Sonos Beam Hands-On: Big Sound, Bigger Promises
Sonos has built its reputation on making streaming, whole-home music easy: now, with the Sonos Base, it wants to oust remote controls from your coffee table. Revealed today, the shrunken speaker bar relies on Amazon Alexa and some clever connectivity to streamline the living room, but as I discovered that doesn't mean Sonos has forgotten about sound quality too.
It's roughly 60-percent the size of a Playbar, and that makes a dramatic difference next to a TV. Sonos' existing speaker bar always looked a little outlandish when underneath anything but the largest of sets. In contrast, the $399 Beam is less than 26 inches long, about ten inches shorter than its bigger sibling.
Sonos, unsurprisingly, doesn't want it to be considered a "lesser" speaker than the $699 Playbar, which will remain on sale alongside the Beam. Instead it's positioning it as ideal for smaller living rooms: for those listeners who might never get near the top end of their Playbar volume slider because their neighbors (or sleeping kids) would invariably complain. That's not to say it's quiet.
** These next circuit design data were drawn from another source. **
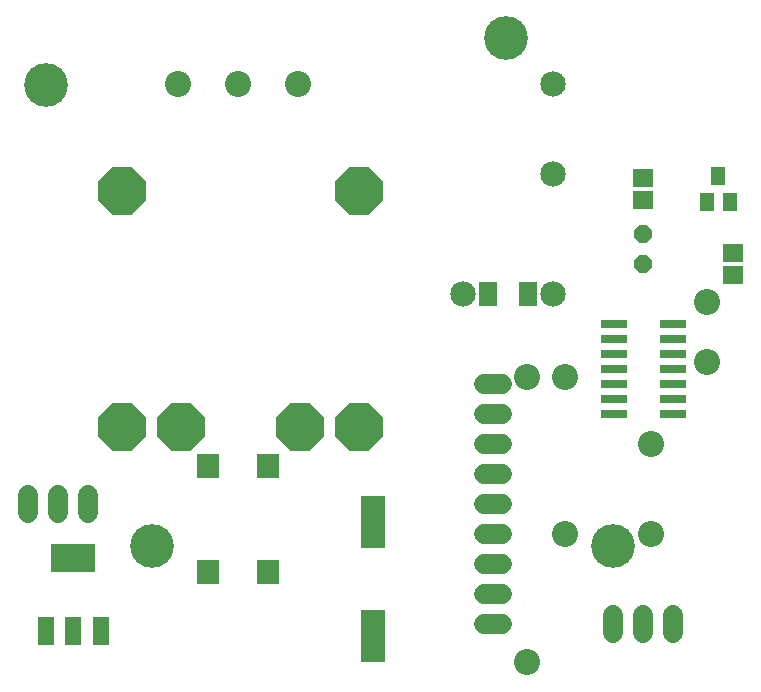
<source format=gbr>
G04 EAGLE Gerber RS-274X export*
G75*
%MOMM*%
%FSLAX34Y34*%
%LPD*%
%INSoldermask Bottom*%
%IPPOS*%
%AMOC8*
5,1,8,0,0,1.08239X$1,22.5*%
G01*
%ADD10C,3.703200*%
%ADD11R,1.703200X1.503200*%
%ADD12P,1.649562X8X112.500000*%
%ADD13R,1.203200X1.603200*%
%ADD14R,1.603200X2.003200*%
%ADD15R,2.171700X0.802300*%
%ADD16R,2.133600X4.521200*%
%ADD17R,1.903200X2.103200*%
%ADD18C,1.727200*%
%ADD19C,2.153200*%
%ADD20C,2.203200*%
%ADD21R,1.422200X2.438200*%
%ADD22R,3.803200X2.403200*%
%ADD23P,4.343848X8X292.500000*%


D10*
X130000Y130000D03*
X520000Y130000D03*
X430000Y560000D03*
X40000Y520000D03*
D11*
X622300Y358800D03*
X622300Y377800D03*
X546100Y441300D03*
X546100Y422300D03*
D12*
X546100Y368300D03*
X546100Y393700D03*
D13*
X609600Y442800D03*
X600100Y420800D03*
X619100Y420800D03*
D14*
X448800Y342900D03*
X414800Y342900D03*
D15*
X570834Y317500D03*
X570834Y304800D03*
X570834Y292100D03*
X570834Y279400D03*
X570834Y266700D03*
X570834Y254000D03*
X570834Y241300D03*
X521366Y241300D03*
X521366Y254000D03*
X521366Y266700D03*
X521366Y279400D03*
X521366Y292100D03*
X521366Y304800D03*
X521366Y317500D03*
D16*
X317500Y149860D03*
X317500Y53340D03*
D17*
X228700Y107400D03*
X177700Y107400D03*
X177700Y197400D03*
X228700Y197400D03*
D18*
X571500Y71120D02*
X571500Y55880D01*
X546100Y55880D02*
X546100Y71120D01*
X520700Y71120D02*
X520700Y55880D01*
D19*
X469900Y342900D03*
X393700Y342900D03*
X469900Y444500D03*
X469900Y520700D03*
D20*
X152189Y520950D03*
X202989Y520950D03*
X253789Y520950D03*
D18*
X76200Y172720D02*
X76200Y157480D01*
X50800Y157480D02*
X50800Y172720D01*
X25400Y172720D02*
X25400Y157480D01*
D21*
X86610Y57910D03*
X63500Y57910D03*
X40390Y57910D03*
D22*
X63500Y119890D03*
D23*
X305176Y430276D03*
X105024Y430276D03*
X105024Y230124D03*
X155062Y230124D03*
X255138Y230124D03*
X305176Y230124D03*
D18*
X411480Y266700D02*
X426720Y266700D01*
X426720Y241300D02*
X411480Y241300D01*
X411480Y215900D02*
X426720Y215900D01*
X426720Y190500D02*
X411480Y190500D01*
X411480Y165100D02*
X426720Y165100D01*
X426720Y139700D02*
X411480Y139700D01*
X411480Y114300D02*
X426720Y114300D01*
X426720Y88900D02*
X411480Y88900D01*
X411480Y63500D02*
X426720Y63500D01*
D20*
X600000Y285000D03*
X600000Y335800D03*
X447600Y31000D03*
X447600Y272500D03*
X480000Y272500D03*
X480000Y139700D03*
X552500Y215900D03*
X552500Y139700D03*
M02*

</source>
In a demo following today's big reveal, in fact, the Beam punched above its size, both in terms of bass response and the width of its stereo soundstage. There are four full-range woofers, two flanking a front-facing tweeter in the center, and the others pointing outwards at each end of the sound bar. Three passive radiators are inside, helping amplify the bass.
The result is an unexpected degree of stereo separation, whether you're listening to music or audio from your TV. I suspect it'll still be very much room-size dependent – the left and right woofers are relying on bouncing on the walls either side of you – but in a reasonably sized room it left the sound bar seeming much wider than it actually is physically.
As for bass, again, if you go into it expecting Playbar or Playbase levels you may be underwhelmed. What you do get is a well balanced low-end that isn't flabby or underwhelming. If you need more, there's always the Sonos Sub, the company's wireless subwoofer. That's being sold in a 3.1 Entertainment Set pairing for $999.
Finally, you can go the whole hog, and use Beam as the core of a 5.1 surround sound system. You'll need the Sub for that, together with a pair of Sonos speakers to use as the left and right rear channels.
Personally, though, I'm more excited by the potential to put Sonos Beam in more unusual places. There's a $59 wall mount available, but Flexson already has an adjustable wall mount that, for $119.99, allows you to fix the sound bar underneath kitchen cabinets or other spots. That keeps your countertop free, but still gives you Alexa and streaming music support.
If there's a shortcoming, it's Sonos' embracing of new standards comes before the rest of your living room tech may have had a chance to catch up. Most conspicuous is the Beam's HDMI ARC port: in theory, it allows your sound bar and your TV to communicate, so that asking Alexa to turn on the screen, for example, works.
In practice, though, not everyone will necessarily have an HDMI ARC port. Sonos says you should be okay if you have a set from the past five years, but it's worth checking before you jump into Beam ownership. If you don't, you'll need to use the optical audio adapter that Sonos will bundle in the box. That means, just like the Playbar, you'll get audio from the TV but none of the fancier Alexa TV features.
That'd be a shame, as – for those with the right kit – the voice control system is a real boon. As with so many smart home devices, how user-friendly the whole thing is depends on the ecosystems you've already bought into. If you've got an Amazon Fire TV, for example, Alexa on the Base can summon your content by name, handle play/pause and volume, and other features. Log into Alexa with Spotify, and you can ask for your favorite music; hook up connected lights, and you can use Alexa Routines to automatically dim the room as you start a movie.
Of course, if you're an Apple TV user, Alexa is a lot less helpful. By the time the Base ships, Sonos should have finished adding AirPlay 2 to its speakers. Even so, you won't be able to use Siri to ask for iTunes video content, even if you can use the assistant to navigate through your music.
Sonos' vision of a remote-free world is an alluring one, but we're still not quite there yet. Even in the company's own demo today, the Base may have been able to pull up Amazon's "The Grand Tour" by voice, but you still needed to reach for the remote control to actually select a specific episode. You'll probably be able to reduce the coffee table remote clutter, but getting rid of it altogether is still some way out.
All the same, Sonos probably gets the closest that we've seen, and its openness to different assistant technologies – Google's Assistant is still on the roadmap – is admirably flexible in comparison to what the rest of the smart speaker industry is doing. JBL's Link Bar is going to try something similar with the Google Assistant later in the year, and I'd be surprised if Apple wasn't flirting with a Siri sound bar too. For now, though, Sonos has an edge in the living room.